DESCRIPTION OF THE TASK -> Only the lines below starting at the one that contains "Table 2. Elemental" and ending at the one that contains "Figure 2. The" are to be reproduced, exactly and with both ends kept.
━━━━━━━━━━━━━━━━
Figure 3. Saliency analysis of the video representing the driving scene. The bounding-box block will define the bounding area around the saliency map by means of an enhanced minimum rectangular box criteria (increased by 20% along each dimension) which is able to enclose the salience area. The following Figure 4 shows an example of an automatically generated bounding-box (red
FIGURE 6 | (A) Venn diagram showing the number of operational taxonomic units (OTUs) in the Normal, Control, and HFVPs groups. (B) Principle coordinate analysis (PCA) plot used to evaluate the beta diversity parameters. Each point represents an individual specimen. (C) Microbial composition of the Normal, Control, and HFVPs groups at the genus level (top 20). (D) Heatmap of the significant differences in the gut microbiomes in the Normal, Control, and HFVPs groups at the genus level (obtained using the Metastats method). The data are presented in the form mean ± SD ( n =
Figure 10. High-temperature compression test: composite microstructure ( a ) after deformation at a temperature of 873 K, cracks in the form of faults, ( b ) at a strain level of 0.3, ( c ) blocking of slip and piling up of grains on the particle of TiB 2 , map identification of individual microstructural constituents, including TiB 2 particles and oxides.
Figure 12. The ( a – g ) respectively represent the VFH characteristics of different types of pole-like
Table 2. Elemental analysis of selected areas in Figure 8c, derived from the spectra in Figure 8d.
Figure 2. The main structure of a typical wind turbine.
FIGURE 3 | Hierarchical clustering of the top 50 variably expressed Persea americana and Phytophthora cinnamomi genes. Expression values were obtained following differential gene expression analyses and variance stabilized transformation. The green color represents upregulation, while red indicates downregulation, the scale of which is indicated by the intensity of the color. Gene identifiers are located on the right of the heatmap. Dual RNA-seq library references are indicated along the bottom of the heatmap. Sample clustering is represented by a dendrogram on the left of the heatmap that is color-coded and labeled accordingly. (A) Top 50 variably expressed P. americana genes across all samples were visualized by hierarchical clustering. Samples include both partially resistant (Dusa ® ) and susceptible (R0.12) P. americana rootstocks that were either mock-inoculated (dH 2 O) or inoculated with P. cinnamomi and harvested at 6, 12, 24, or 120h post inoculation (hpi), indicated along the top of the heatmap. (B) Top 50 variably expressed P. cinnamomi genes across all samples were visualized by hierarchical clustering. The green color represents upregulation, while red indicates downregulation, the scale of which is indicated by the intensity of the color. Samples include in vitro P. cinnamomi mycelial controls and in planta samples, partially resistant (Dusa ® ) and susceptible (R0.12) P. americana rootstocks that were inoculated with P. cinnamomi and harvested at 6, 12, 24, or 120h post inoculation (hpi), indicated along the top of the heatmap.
━━━━━━━━━━━━━━━━
TASK RESPONSE ->
Table 2. Elemental analysis of selected areas in Figure 8c, derived from the spectra in Figure 8d.
Figure 2. The main structure of a typical wind turbine.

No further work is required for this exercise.